A construction worker injured Monday morning in an industrial accident at Naval Base Kitsap-Bremerton is in serious condition at Harborview Medical Center in Seattle.

The 48-year-old Enumclaw man was working for subcontractor American Civil Constructors of Lakewood, Colo., on a new aircraft carrier maintenance pier, according to a news release from Naval Facilities Engineering Command Northwest. He was hit by a spreader beam that was being lowered by a barge crane.

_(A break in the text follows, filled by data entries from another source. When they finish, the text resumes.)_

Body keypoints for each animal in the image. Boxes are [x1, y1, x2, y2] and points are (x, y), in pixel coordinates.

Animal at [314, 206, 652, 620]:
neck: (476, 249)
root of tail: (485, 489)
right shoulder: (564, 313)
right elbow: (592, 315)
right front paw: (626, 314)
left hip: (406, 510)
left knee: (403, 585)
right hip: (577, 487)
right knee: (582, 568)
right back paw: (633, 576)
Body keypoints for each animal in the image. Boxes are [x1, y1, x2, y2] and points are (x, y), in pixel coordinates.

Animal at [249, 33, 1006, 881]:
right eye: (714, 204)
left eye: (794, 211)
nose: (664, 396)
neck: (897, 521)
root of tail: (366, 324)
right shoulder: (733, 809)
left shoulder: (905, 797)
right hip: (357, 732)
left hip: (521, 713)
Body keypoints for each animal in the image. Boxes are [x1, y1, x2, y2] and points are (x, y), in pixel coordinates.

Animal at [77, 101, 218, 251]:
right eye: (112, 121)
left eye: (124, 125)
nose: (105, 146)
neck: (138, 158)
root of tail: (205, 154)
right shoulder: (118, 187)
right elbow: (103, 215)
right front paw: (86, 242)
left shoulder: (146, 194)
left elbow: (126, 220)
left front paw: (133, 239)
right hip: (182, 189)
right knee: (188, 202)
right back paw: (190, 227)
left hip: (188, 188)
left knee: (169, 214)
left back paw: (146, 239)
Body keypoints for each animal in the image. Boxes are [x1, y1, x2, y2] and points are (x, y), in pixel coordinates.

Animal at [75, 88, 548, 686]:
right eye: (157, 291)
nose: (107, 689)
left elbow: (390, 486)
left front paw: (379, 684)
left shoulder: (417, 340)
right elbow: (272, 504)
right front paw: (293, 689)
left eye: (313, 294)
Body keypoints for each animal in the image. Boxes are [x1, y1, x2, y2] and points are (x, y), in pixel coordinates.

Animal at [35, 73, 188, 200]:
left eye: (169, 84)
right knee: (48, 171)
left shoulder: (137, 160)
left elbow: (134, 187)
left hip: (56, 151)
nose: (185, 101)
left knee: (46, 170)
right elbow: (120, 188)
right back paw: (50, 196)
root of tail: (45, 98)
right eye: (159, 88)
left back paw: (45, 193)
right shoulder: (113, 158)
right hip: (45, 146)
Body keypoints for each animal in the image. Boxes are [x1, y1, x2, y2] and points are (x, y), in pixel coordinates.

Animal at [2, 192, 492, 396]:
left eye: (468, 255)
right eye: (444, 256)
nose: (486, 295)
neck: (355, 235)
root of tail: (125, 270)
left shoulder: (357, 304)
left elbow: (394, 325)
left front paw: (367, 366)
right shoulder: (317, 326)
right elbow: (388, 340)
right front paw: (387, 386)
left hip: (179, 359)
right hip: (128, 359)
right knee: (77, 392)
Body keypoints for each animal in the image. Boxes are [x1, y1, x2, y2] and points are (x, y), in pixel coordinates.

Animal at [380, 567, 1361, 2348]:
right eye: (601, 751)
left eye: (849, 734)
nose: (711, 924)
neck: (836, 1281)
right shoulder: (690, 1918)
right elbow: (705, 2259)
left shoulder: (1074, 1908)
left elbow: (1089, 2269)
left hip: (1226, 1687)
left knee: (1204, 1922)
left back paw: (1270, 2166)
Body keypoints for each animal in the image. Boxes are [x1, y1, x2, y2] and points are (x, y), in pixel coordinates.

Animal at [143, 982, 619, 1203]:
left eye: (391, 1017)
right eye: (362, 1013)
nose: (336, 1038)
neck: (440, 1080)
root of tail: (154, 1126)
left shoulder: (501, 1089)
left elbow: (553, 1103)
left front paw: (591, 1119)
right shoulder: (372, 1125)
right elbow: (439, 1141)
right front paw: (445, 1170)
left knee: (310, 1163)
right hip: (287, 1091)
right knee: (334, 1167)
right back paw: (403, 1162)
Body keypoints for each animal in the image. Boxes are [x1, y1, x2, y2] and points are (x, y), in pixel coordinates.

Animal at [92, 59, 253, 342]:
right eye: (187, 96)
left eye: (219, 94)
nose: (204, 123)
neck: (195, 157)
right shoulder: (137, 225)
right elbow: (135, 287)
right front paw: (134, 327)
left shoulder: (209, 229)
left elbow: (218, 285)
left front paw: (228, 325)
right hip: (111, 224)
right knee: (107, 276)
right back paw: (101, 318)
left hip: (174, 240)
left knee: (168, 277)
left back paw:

Washington’s workers compensation laws keep workers from being able to sue employers (or fellow employees) for injuries at work. However, employers of a subcontractor can make personal injury claims against (1) employees of other subcontractors and (2) the general contractor for failure to maintain a safe jobsite. In this case the injured worker–in addition to being entitled to workers compensation benefits–may also have claims against the crane operator and his employer (whether another subcontractor or the general contractor).

These claims are independent of each other and can be pursued contemporaneously. While workers can receive medical treatment and recover a portion of their lost wages through workers compensation (administered by the Department of Labor and Industries), the remedies are really pretty inadequate compared to the potential recovery associated with a personal injury claim where they could recover for their pain, loss of enjoyment of life, etc. as it applies to them.

Do you think that workers compensation benefits should be broader? Should they include the same categories as damages in a personal injury lawsuit? Should the Department of Labor and Industries make payments for pain and suffering?